== Text excerpt ==
###

GREG MICHAELS (Sword Master)
I was originally hired to teach the actors (11, or so, of them) the broadsword, as well as choreograph the Herger/Angus fight. I would begin in May  and teach three weeks, two (or three?) hours a day. (The actors, as you may know, also had language classes, equestrian classes, etc., during this time.)
One short anecdote... On the first day of classes, we were put in a corral outdoors. Brent (the Canadian Stunt Coordinator) and Bud Davis (I think that was the U.S. Stunt Coordinator's name) sat on the fence, watching me begin class. Now, part of my training is trying to assess an actor's imagination and impress upon him the idea of safety. To that end, I ask for a volunteer from the group of guys. A big guy, perhaps 300 pounds of muscle, steps up to me. I whisper to him that I am going to shoot and kill him with an imaginary arrow--in the chest. His only job is to 1) die, 2) end up on the ground. I tell him he can take as long as he wants to die, he can be funny, tragic, both, etc. I shoot this beefy actor and he does a quick death and slams his whole big body on his back with a force that nearly shook Brent and Bud off the fence. I scratch my head in disbelief. "A guy that big is that agile?" I think to myself. "And that was a dramatic and safe fall." I kinda glance at my bosses Brent and Bud. I ask for another volunteer. Up steps Tony Curran, a red headed fellow. We exchange a couple of fun quips; the others laugh, and I think I'm breaking the ice with the actors, coordinators, etc. I whisper to Tony that I'm going to kill him--in the back--with an imaginary ax and that his job is to die and to end up on the ground. I do my dirty work, Tony throws himself into the drama, and does a complete somersault in the air and lands on his back. Everybody applauds. I'm dumbfounded. I turn to the Coordinators and then to the actors and half-joking/half-serious say: "What in the hell am I going to be able to teach you guys if you know this much already?" Everybody laughs again and, at least, I know I've broken the ice. I've trained alot of people and never seen two more daring and dramatic deaths. I find out later that "Bear" [Asbjørn Riis] is a professional wrestler, and Tony Curran has gymnastics in his background!
Anyhow, when it didn't rain, we conducted classes with broadswords outdoors. On rainy days, we were inside, in the Campbell River city center. The guys trained hard, and yes--the broadsword is, in my opinion, a simple weapon to learn, but exhausting to fight with safely and for long periods of time. I think, to break up the monotony, I taught some falls, kicks, slaps, punches, etc. Anything to get the mind and body to be in one place, at one time--which is to me the essence of safe and dramatic swordplay.
A couple of the guys (who shall go unnamed) were not, in my estimation, doing that well in the combats--but everybody else was cooperative and learning all they could. Banderas was not among this group, because he was to arrive on, or around, principal photography. And, as you said, he had been training with Bob Anderson [for THE MASK OF ZORRO]...

###

Dataset entries:
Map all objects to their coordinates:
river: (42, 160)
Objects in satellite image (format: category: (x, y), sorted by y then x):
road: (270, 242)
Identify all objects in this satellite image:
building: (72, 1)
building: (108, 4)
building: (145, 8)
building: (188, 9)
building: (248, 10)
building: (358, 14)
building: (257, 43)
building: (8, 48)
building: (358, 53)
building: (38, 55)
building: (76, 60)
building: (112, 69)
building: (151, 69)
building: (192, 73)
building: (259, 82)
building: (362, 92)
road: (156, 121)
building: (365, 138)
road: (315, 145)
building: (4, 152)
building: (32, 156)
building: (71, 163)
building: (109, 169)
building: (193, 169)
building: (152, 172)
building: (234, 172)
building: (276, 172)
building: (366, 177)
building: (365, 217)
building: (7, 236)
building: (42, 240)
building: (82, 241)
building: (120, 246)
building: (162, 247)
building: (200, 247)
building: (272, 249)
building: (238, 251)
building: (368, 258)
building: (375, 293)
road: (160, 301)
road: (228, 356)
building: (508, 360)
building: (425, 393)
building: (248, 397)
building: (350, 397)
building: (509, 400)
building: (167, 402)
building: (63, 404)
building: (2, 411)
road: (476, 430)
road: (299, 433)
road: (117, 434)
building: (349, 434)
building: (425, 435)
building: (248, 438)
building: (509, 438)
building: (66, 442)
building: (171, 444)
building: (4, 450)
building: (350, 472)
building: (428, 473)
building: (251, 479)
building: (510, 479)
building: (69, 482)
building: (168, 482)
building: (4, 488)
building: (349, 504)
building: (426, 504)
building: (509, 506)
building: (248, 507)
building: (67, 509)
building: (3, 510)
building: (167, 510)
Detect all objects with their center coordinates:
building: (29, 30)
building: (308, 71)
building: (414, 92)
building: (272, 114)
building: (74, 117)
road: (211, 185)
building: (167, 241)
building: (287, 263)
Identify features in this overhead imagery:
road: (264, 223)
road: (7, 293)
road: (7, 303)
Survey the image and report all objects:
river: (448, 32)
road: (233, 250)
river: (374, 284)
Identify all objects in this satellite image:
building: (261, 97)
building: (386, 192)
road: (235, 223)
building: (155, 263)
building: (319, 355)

###

== Tasks for this exercise ==
(a) In the sword master's account:
(i) Which weapon was he originally hired to teach the actors?
(ii) Where were classes held on rainy days?
(iii) Who had Banderas been training with?
(b) Can you extend the sword master's account of training the actors, picking up right after its last sentence?
None of the rows are needed here.

== Answers provided ==
(a)
(i) The broadsword.
(ii) Inside, in the Campbell River city center.
(iii) Bob Anderson.

(b)
The greatest problem I had was the amount of work they had saddled me with. At some point in the training, they brought in a bunch of stunt guys (maybe all these guys came early on in the training, I don't recall). Also, they didn't have the Angus role cast. I also worked with Diane Venora with a dagger, with Anders [T. Andersen] and his broadsword (though he had some training), etc., etc. The end of my three weeks was fast approaching and I hadn't completed half of what I'd been assigned--through no fault of my own. Two nights before I was supposed to end my tenure, I woke up in the middle of the night and wrote out an exact list of what was left to do. The next day I sent this list to the Coordinators Bud and Brent, and Ned Dowd the producer. They quickly saw my dilemna and kept me on the film for another unspecified amount of time.
After production began, there were some slack times for me. I honestly don't remember who requested that I train Diane Venora (McTiernan? Brent Woolsey?) and exactly for what purpose. But I do remember that Diane and I spoke about the fact that she was a Viking queen and might have some background with weapons. I know that her acting chores were rather minimal in the beginning, so we worked a little with the dagger--in case she had to defend herself from the Wendols. I believe she had worked a little with some sort of edged weapon before, but I can't swear on it. Basically, we worked on footwork and a little knife action, so that she could look as if she might actually be able to protect herself. Being the conscientious actor she is, she picked things up quickly--even though our work was minimal. To my knowledge, she never used a knife in the film--but, as I say, I was only on the set for the first part of the film. As for Anders, all I can say is that I am sure that my original job description did not call for me to stage a fight for him. That is why, given that he had some previous experience with swords and the fact that I wasn't aware of any particular duel he was in, I spent very little time with him. I honestly don't remember a fight in the script [involving his character].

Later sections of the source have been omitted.